• PASSAGE TO READ:
Two goals I placed upon myself during my long recovery, were losing weight and increasing my strength. As a child I was willowy, but as a teenager I was overweight and not inclined to be involved very much in sports. I did nothing about my weight problems or health for twenty years. I experimented with being vegetarian for several years and initially lost weight, but gained it all back due to the increased amount of starches and sugars I ate or drank. By the time I was thirty, I was back to weighing what I did when I was sixteen, and feeling rather unhappy about my body.

The diagnosed growth of tumors was my wake-up call. Suddenly every day, every meal, made me feel obsessed about my health problems. For the first several months after the discovery of the tumors, I threw caution to the wind because I had an almost fatalistic view that I should "be merry, for tomorrow I may die." Then I received the medical opinion that I must have surgery. I just shut down mentally and became extremely depressed about my health. I ended up calling the minister of my church for help.

He was working from home on the day I called. He invited me to share his lunch and told me something that I will never forget. He told me that in times of great stress and turmoil, he found comfort in the most simple things. He had typed the word "breathe" on a piece of paper and taped it to the dashboard of his car so that whenever he was stuck in traffic and boiling over psychologically about some problem, he would see that word and immediately focus on his breath and, by focusing on his breath, calm down. He also advised me to be mindful of eating, enjoying my food, slowing down to take my meal without rushing. As a person working part-time to support grad school studies, I was always rushing! Finally he also told me to drink more water. Sounds like something a doctor or your mother would say, but I've since read that when you are under stress, drinking clean, pure water instead of soda or juice is the best way to remove the acids in your body that stress produces.

• PROBLEM: Transcribe the part of the recovery account starting at "The diagnosed growth" and ending at "church for help.".

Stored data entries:

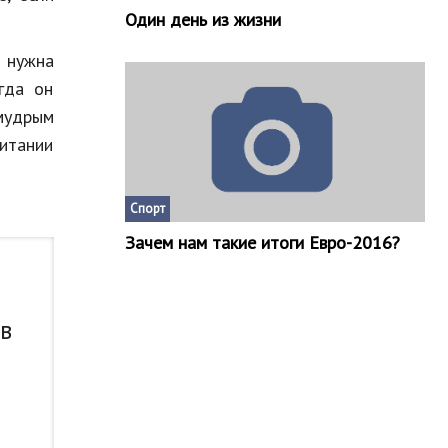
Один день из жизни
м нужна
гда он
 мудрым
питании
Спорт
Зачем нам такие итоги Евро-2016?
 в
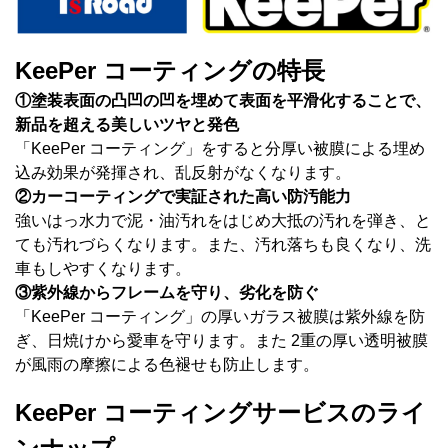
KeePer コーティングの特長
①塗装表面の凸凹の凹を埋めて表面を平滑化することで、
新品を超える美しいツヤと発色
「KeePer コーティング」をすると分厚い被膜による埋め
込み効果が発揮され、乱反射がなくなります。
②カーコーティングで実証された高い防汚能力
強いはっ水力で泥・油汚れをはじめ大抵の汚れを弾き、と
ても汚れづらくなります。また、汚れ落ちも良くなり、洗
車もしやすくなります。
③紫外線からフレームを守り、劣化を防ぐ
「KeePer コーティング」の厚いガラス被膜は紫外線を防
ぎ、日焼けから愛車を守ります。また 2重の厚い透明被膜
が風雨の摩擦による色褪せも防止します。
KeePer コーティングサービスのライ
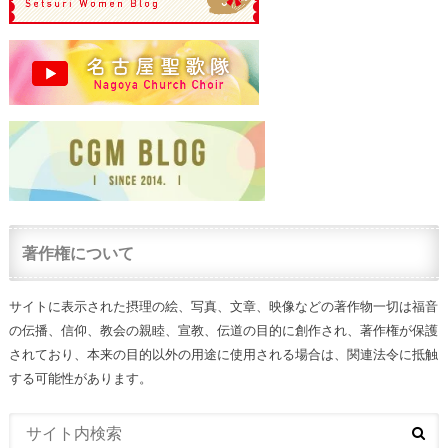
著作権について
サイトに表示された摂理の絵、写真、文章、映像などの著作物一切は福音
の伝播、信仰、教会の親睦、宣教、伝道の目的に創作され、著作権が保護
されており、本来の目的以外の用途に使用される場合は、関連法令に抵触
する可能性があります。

==

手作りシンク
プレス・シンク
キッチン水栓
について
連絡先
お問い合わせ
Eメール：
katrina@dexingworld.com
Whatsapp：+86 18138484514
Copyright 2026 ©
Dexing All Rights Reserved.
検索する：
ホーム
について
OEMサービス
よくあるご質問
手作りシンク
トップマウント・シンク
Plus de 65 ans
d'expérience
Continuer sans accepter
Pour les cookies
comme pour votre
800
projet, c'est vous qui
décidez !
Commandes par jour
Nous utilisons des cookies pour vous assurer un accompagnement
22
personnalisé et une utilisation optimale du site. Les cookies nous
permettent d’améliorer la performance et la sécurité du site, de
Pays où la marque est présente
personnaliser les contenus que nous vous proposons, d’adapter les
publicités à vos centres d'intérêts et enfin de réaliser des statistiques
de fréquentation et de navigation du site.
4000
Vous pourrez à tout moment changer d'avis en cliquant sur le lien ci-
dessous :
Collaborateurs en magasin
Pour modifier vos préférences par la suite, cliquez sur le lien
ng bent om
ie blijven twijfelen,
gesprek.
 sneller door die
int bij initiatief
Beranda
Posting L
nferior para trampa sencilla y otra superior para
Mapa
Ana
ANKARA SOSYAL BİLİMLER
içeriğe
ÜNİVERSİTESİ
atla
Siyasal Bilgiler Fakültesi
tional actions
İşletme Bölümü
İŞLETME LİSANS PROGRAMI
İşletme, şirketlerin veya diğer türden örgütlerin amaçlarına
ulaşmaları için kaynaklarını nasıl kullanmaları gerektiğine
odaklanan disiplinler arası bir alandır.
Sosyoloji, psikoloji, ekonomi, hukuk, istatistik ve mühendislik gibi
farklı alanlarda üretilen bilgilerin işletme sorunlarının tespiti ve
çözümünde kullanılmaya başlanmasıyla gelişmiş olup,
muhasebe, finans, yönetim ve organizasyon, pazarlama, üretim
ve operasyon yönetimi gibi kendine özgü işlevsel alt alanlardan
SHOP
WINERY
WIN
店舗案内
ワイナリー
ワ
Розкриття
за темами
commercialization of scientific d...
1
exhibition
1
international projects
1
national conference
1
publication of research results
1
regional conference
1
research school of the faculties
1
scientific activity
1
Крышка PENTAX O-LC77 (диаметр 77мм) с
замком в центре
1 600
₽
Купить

---

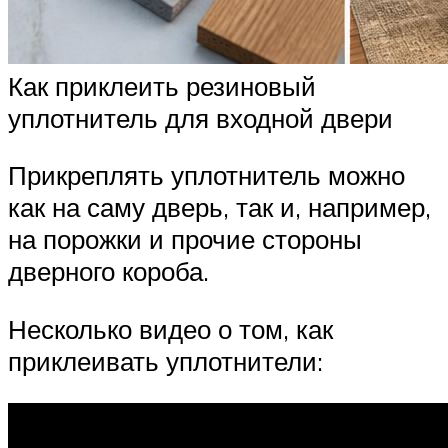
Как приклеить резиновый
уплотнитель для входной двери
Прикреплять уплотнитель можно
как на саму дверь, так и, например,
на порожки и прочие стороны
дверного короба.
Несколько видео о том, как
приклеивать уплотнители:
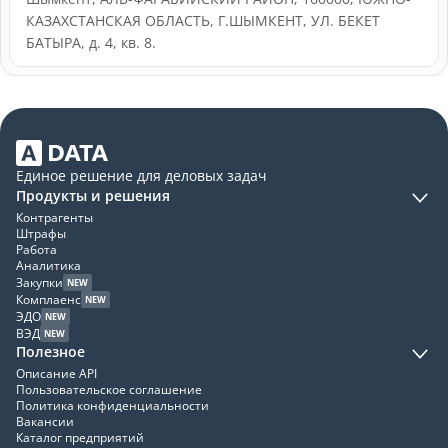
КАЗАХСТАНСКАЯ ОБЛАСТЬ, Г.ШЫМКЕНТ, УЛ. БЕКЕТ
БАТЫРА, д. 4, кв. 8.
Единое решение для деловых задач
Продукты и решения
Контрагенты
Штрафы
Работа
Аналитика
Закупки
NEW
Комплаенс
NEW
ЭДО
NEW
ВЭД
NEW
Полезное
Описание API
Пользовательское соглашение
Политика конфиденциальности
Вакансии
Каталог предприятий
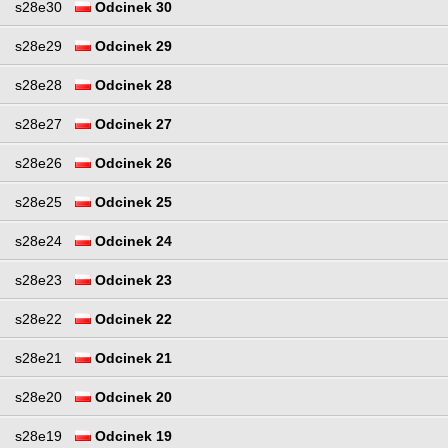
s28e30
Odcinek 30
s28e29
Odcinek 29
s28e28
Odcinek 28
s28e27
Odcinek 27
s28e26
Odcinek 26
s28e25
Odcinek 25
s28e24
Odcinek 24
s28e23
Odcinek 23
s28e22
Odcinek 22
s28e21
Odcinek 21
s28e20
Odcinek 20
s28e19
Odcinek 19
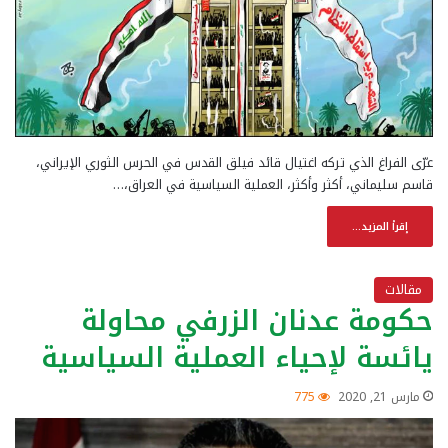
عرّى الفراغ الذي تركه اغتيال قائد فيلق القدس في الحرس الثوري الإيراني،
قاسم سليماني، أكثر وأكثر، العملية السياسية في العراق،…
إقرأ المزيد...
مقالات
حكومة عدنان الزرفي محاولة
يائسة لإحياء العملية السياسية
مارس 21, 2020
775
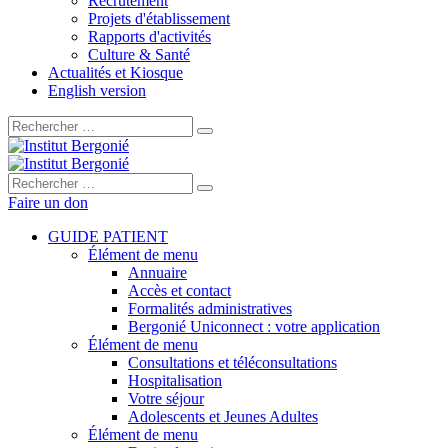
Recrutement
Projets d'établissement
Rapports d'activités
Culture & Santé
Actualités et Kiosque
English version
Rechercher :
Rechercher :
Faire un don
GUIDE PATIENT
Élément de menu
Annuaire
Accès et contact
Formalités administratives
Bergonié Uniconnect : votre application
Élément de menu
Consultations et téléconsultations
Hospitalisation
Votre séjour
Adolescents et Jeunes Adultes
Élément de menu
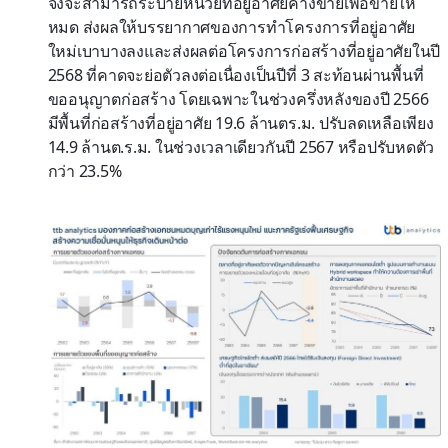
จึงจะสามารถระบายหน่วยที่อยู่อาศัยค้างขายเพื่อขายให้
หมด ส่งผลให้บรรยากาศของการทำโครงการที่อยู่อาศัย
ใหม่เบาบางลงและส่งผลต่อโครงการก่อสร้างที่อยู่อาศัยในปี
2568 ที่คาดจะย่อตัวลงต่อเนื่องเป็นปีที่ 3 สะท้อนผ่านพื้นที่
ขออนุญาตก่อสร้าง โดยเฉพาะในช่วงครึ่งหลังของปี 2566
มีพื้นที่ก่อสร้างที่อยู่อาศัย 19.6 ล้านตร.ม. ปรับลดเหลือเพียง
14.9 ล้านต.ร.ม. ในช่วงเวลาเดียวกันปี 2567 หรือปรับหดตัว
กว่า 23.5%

• ANSWER TO THIS TASK:
The diagnosed growth of tumors was my wake-up call. Suddenly every day, every meal, made me feel obsessed about my health problems. For the first several months after the discovery of the tumors, I threw caution to the wind because I had an almost fatalistic view that I should "be merry, for tomorrow I may die." Then I received the medical opinion that I must have surgery. I just shut down mentally and became extremely depressed about my health. I ended up calling the minister of my church for help.